Brown v. Lehigh Valley Railroad

Cochrane, J.:

This action is under the Federal Employers’ Liability Act (35 U. S. Stat. at Large, 65, chap. 149, as amd. by 36 id. 291, chap. 143). The trial justice set aside the verdict in favor of the defendant for the reason that the questions of contributory negligence and assumption of the risk should have been withheld from the jury. Plaintiff was a locomotive engineer. While operating an engine and standing on the floor of the cab his foot slipped and he was thrown to the floor receiving injuries for which he brings this action. He claims there was a depression in the floor about two feet in circumference and one and one-half inches deep. The existence of this depression is the ground of the alleged negligence of the defendant. Plaintiff had used the cab several times before the day of the accident and had not reported this depression. He testified it was his duty to report defects in the engine which came under his observation. He says he had not noticed the depression in the cab floor until the day of the accident and shortly before its occurrence. The testimony of other witnesses tended to show there was no depression. If the jury found it existed they were also at liberty to find that the plaintiff knew of its existence before the day of the accident. If he had such knowledge the jury were permitted under the charge of the court to find that he assumed the risk. The question of his contributory negligence was also submitted to the jury.

Sections 3 and 4 of the Federal Employers’ Liability Act (35 U. S. Stat. at Large, 66) render unavailable the defenses of contributory negligence and assumption of risk “ in any case where the violation by such common carrier of any statute enacted for the safety of employees contributed to the injury or death of such employee.” The statute which prompted the court to apply the above-quoted provisions of sections 3 and *6934 to this case and to set aside the verdict is the so-called Federal Boiler Inspection Act of 1911 (36 TJ. S. Stat. at Large, 913, chap. 103) which made it unlawful for a common carrier to use a locomotive engine in interstate or foreign traffic unless the boiler of said locomotive and appurtenances thereof are in proper condition and safe to operate,” and required inspection of the boilers from time to time.

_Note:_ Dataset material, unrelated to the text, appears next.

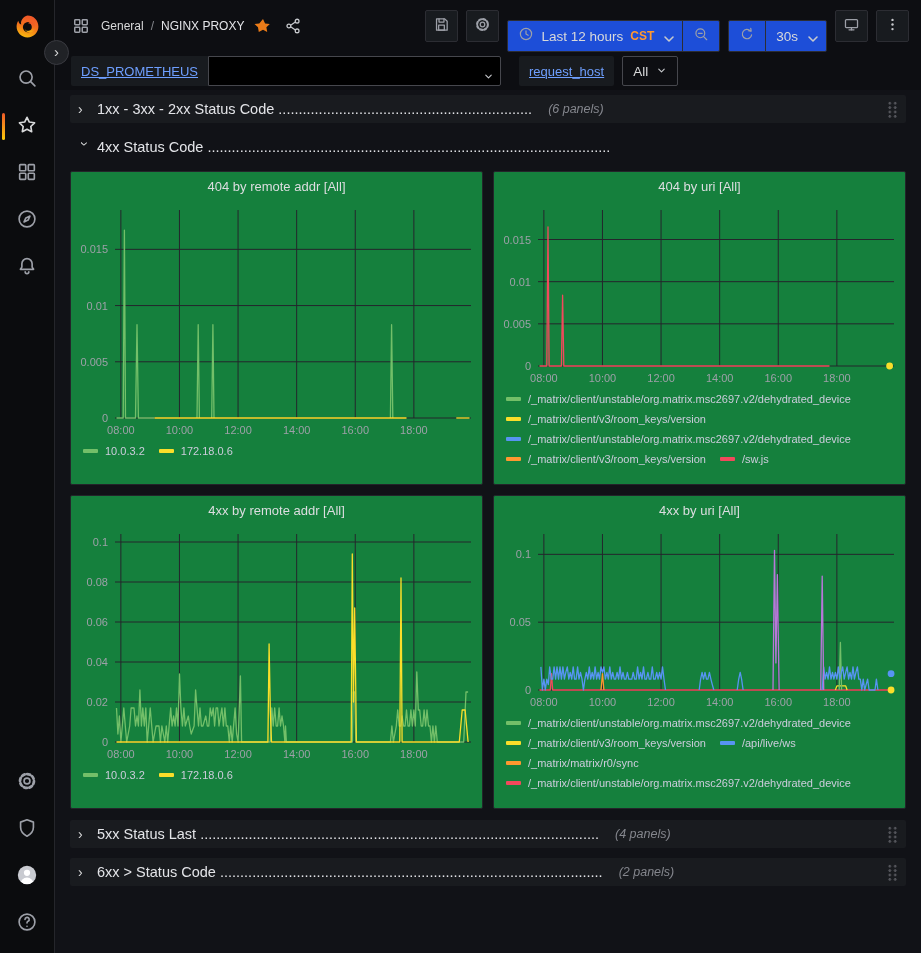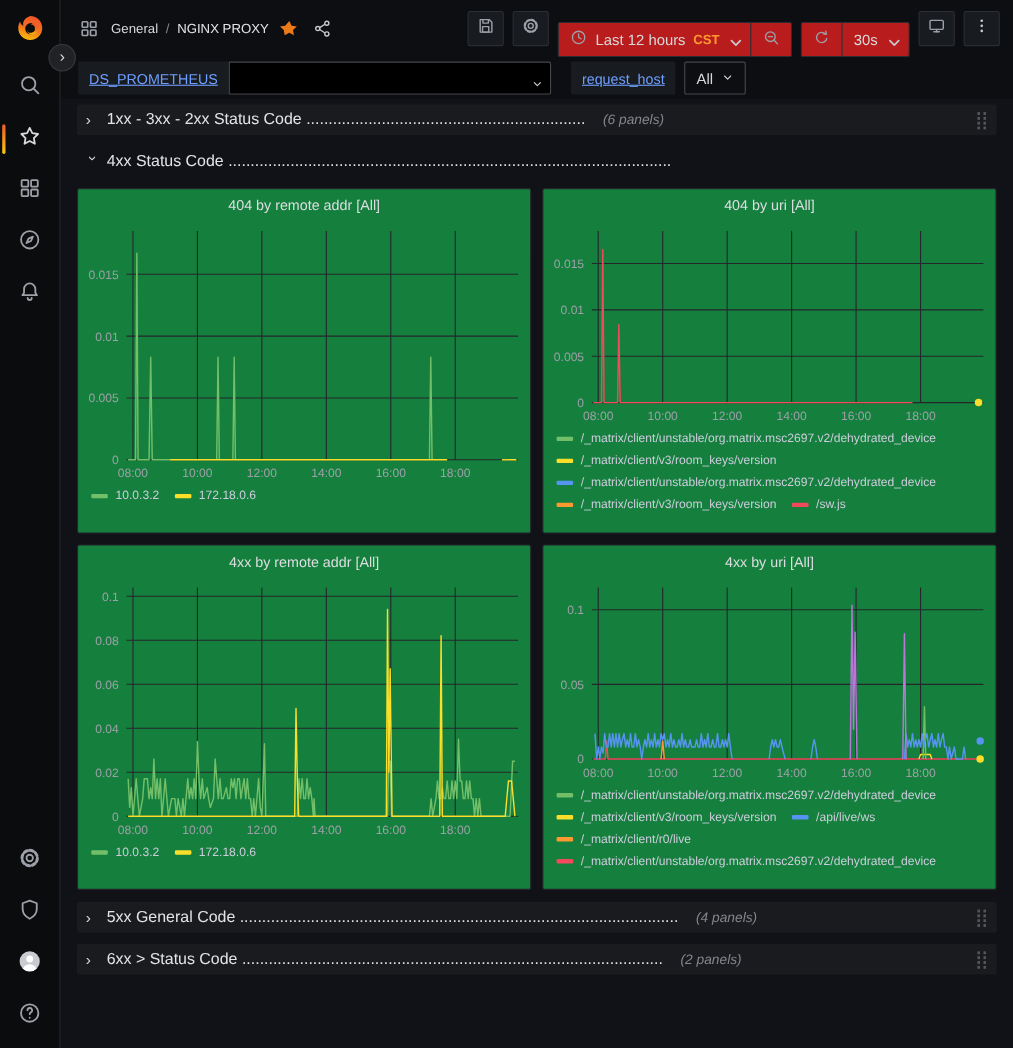"Last 12 hours" .tb-group { background: #b91c1c -> #1d4ed8 }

The accident happened January 12, 1915, and the case, therefore, is unaffected by the amendment to the last-mentioned statute which became effective later in that year (38 U. S. Stat. at Large, 1192, chap. 169). We think the act of 1911 has no application to this case. It relates not to the locomotive but to the boiler of said locomotive.” Clearly not every portion of the locomotive is within the statute. A cab is no part of the boiler and to hold that the floor of the cab is appurtenant to the boiler is not only to stretch the meaning of that word beyond its proper significance as applied to the boiler of a locomotive but also to inject into the statute a meaning not intended. We think Congress did not have in mind a cab as appurtenant to a boiler of a locomotive. The intention was to guard against accidents peculiar to boilers. The jury were properly instructed and their verdict in favor of the defendant should stand.

The order should be reversed and the motion denied, with costs.

All concur, except Kiley, J., dissenting with a memorandum.